_SET PROBLEM_:
Render the data below as a Markdown table with the columns Row and Line, giving each nonblank line its own numbered row. Leave the pictures out of your answer.

_RECORDS SUPPLIED_:
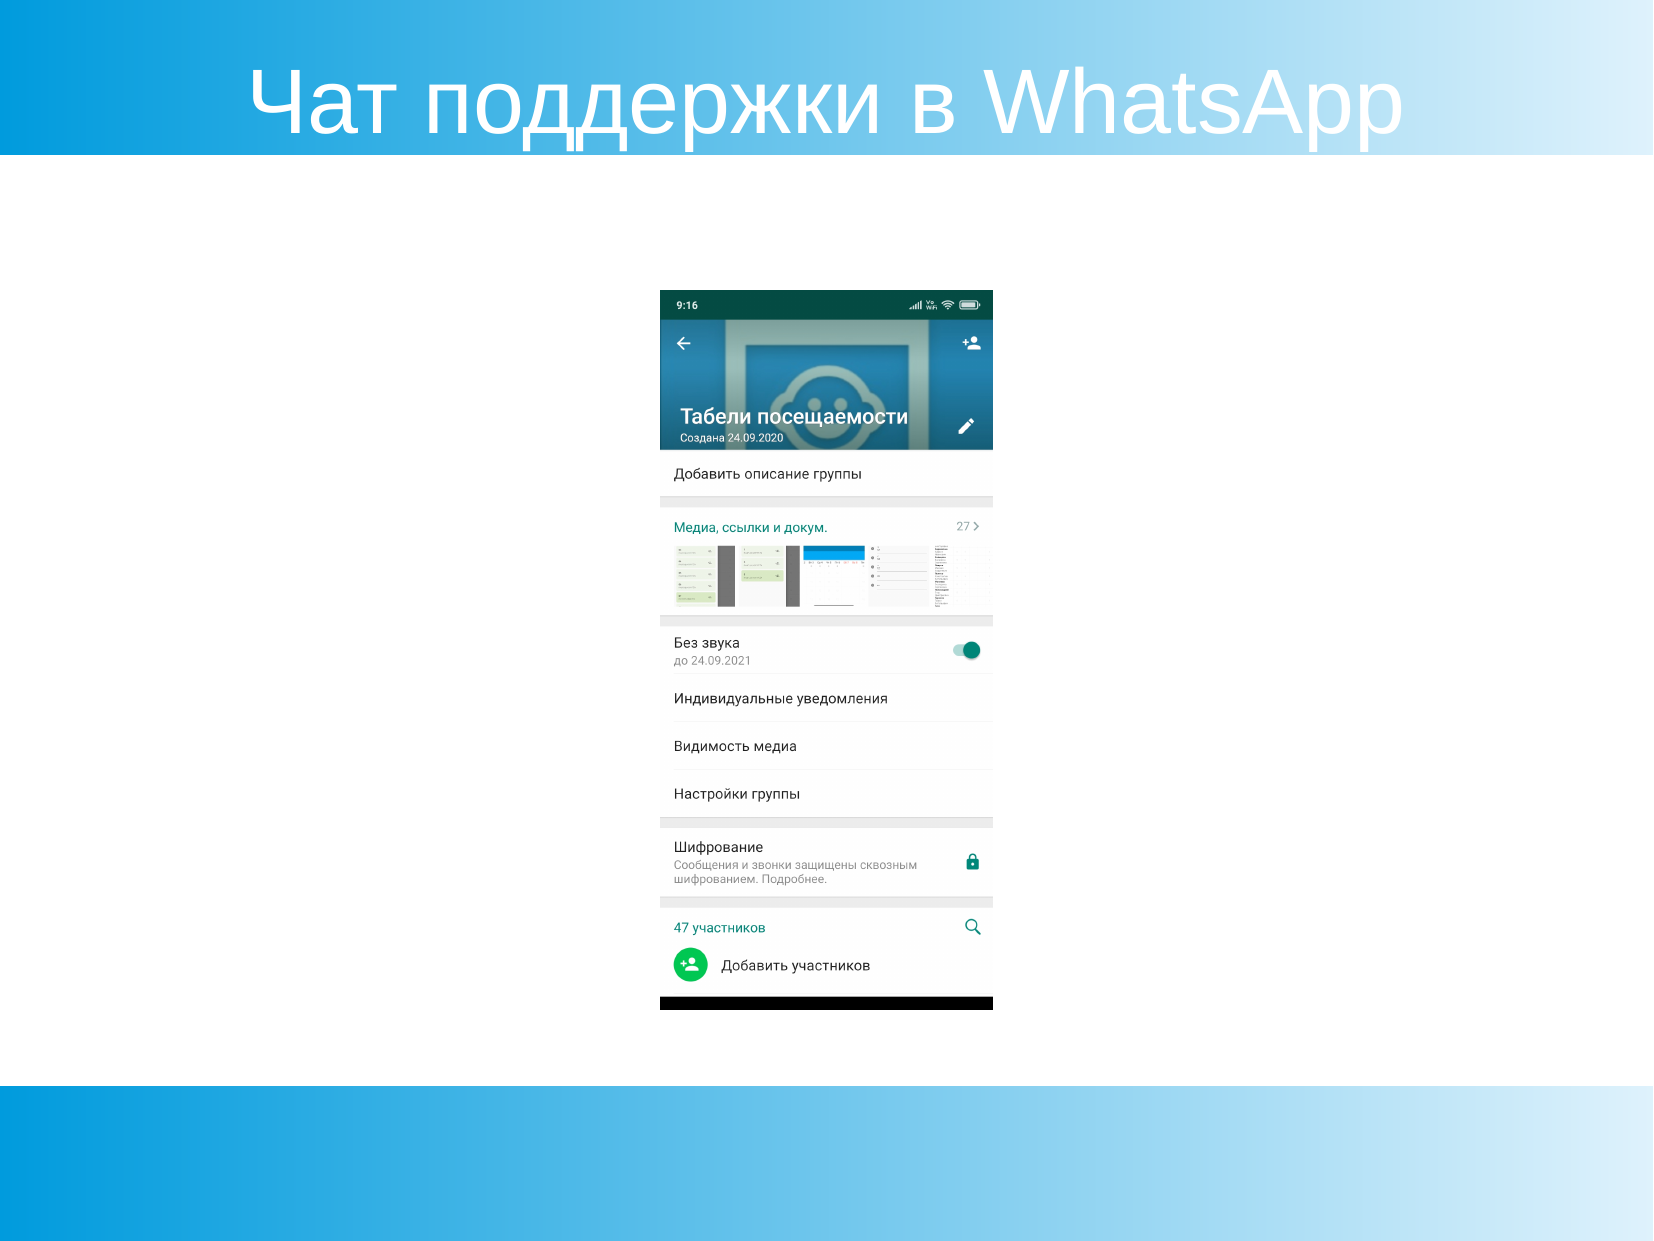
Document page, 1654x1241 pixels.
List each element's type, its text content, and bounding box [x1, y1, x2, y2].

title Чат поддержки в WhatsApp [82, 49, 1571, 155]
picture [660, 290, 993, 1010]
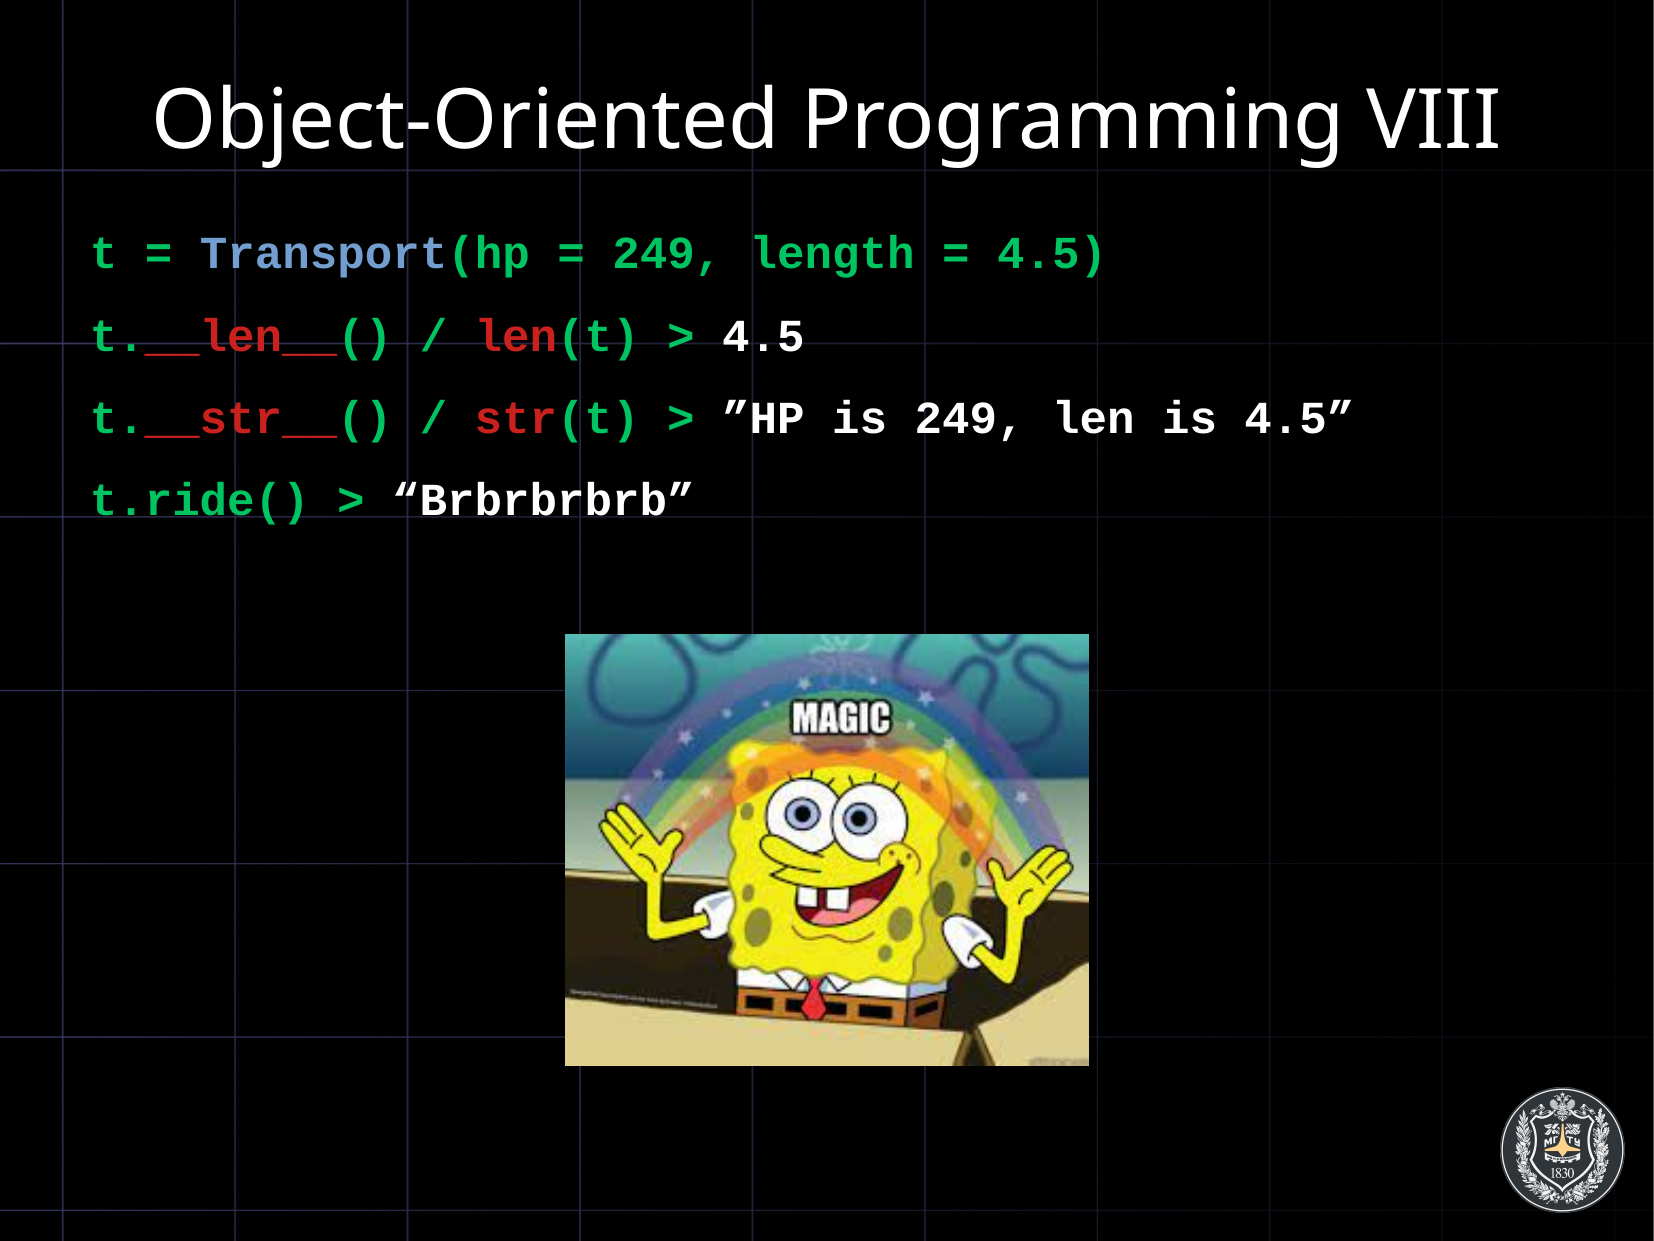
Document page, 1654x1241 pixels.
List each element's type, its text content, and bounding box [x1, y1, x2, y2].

_ANSWER TO THE PROBLEM_:
| Row | Line |
|---|---|
| 1 | Document page, 1654x1241 pixels. |
| 2 | List each element's type, its text content, and bounding box [x1, y1, x2, y2]. |
| 3 | title Чат поддержки в WhatsApp [82, 49, 1571, 155] |
| 4 | picture [660, 290, 993, 1010] |
| 5 | Document page, 1654x1241 pixels. |
| 6 | List each element's type, its text content, and bounding box [x1, y1, x2, y2]. |